▶ _TEXTABSCHNITT_
* * * * *

Hannover - „Mutig“, „historisch“, „einzigartig“ lauten die Einschätzungen von Juristen, Wissenschaftlern und Journalisten: Als die Staatsanwaltschaft Hannover am 16. Februar 2012 von einem Anfangsverdacht gegen Bundespräsident Christian Wulff spricht, bekommt sie dafür Anerkennung. Den Ermittlern wird für das bisher einmalige Vorgehen gegen ein deutsches Staatsoberhaupt Durchhaltevermögen gewünscht. Doch das Blatt hat sich gewendet. Das Bild der vier Staatsanwälte und 23 Ermittler hat während der 13 Monate langen Ermittlungen Kratzer bekommen – die Arbeit wird nun als „anständig verheddert“ und „blamabel“ kritisiert. Die Gründe: die lange Verfahrensdauer und immer wieder Ermittlungsdetails in den Medien.

* * * * *

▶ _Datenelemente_
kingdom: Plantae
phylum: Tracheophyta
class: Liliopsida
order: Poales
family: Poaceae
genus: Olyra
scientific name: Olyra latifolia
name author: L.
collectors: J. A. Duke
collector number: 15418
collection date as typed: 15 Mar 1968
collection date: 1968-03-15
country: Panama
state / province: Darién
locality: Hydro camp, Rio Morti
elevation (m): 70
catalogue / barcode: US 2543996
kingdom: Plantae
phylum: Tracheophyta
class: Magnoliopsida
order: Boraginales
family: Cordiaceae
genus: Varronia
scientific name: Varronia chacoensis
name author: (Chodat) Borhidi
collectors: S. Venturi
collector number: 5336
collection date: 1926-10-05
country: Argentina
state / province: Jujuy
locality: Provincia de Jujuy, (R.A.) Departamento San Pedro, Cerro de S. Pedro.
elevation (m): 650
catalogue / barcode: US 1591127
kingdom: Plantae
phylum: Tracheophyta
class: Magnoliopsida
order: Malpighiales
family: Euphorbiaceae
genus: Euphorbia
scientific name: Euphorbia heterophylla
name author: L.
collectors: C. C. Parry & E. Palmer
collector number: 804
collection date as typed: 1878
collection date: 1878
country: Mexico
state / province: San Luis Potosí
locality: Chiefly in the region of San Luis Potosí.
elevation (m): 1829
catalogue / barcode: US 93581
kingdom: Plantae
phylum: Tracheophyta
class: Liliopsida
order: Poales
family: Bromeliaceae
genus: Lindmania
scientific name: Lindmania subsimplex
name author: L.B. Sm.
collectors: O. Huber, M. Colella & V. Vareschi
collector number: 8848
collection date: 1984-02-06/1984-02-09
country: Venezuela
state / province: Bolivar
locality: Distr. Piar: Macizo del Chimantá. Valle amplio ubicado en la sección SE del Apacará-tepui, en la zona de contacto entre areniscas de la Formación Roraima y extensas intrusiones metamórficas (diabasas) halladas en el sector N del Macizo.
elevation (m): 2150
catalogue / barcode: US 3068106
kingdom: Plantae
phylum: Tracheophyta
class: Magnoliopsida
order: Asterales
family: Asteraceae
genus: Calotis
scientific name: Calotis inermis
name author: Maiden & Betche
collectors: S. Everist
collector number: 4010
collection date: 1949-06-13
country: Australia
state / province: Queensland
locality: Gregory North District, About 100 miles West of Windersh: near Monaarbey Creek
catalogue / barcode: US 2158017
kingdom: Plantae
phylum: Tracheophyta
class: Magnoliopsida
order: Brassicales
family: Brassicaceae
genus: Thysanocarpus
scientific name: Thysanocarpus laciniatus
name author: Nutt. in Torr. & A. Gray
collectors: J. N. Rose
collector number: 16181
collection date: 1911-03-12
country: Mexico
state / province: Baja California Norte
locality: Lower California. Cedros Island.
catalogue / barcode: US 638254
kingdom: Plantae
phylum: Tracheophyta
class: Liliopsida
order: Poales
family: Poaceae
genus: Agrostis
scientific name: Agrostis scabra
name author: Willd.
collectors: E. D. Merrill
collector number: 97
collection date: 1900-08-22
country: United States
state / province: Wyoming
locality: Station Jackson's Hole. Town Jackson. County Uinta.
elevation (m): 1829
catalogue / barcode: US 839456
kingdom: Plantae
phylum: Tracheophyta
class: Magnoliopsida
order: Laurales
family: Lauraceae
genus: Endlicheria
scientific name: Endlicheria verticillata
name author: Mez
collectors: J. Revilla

* * * * *

▶ _AUFGABENSTELLUNG_
a - Formen Sie den Absatz des Textabschnitts, der mit den Worten Hannover - „Mutig“ beginnt, in eine stichpunktartige Liste um, die alle wesentlichen Fakten behält.
b - Beantworten Sie anhand des Textabschnitts die folgenden Fragen:
(i) An welchem Datum sprach die Staatsanwaltschaft Hannover von einem Anfangsverdacht?
(ii) Wie viele Ermittler waren neben den Staatsanwälten beteiligt?
(iii) Wie lange dauerten die Ermittlungen?
c - Prüfen Sie, ob die folgenden Aussagen mit dem Textabschnitt übereinstimmen, und belegen Sie jede Antwort mit einem wörtlichen Zitat:
(i) Für die Äußerung des Anfangsverdachts erhielt die Staatsanwaltschaft zunächst Anerkennung.
(ii) An den Ermittlungen waren fünf Staatsanwälte beteiligt.
(iii) Als ein Grund für die Kritik wird die lange Verfahrensdauer genannt.
Für die Bearbeitung ist ausschließlich der Textabschnitt heranzuziehen.

▶ _LÖSUNGEN_
a -
- 16. Februar 2012: Die Staatsanwaltschaft Hannover spricht von einem Anfangsverdacht gegen Bundespräsident Christian Wulff.
- Die Staatsanwaltschaft erhält dafür Anerkennung von Juristen, Wissenschaftlern und Journalisten („mutig“, „historisch“, „einzigartig“).
- Es handelt sich um das bisher einmalige Vorgehen gegen ein deutsches Staatsoberhaupt.
- Beteiligt sind vier Staatsanwälte und 23 Ermittler, die Ermittlungen dauern 13 Monate.
- Inzwischen wird die Arbeit als „anständig verheddert“ und „blamabel“ kritisiert.
- Gründe der Kritik sind die lange Verfahrensdauer und wiederholt in den Medien auftauchende Ermittlungsdetails.

b -
(i) Am 16. Februar 2012.
(ii) 23 Ermittler.
(iii) 13 Monate.

c -
(i) Ja: „bekommt sie dafür Anerkennung“
(ii) Nein: „Das Bild der vier Staatsanwälte und 23 Ermittler“
(iii) Ja: „Die Gründe: die lange Verfahrensdauer“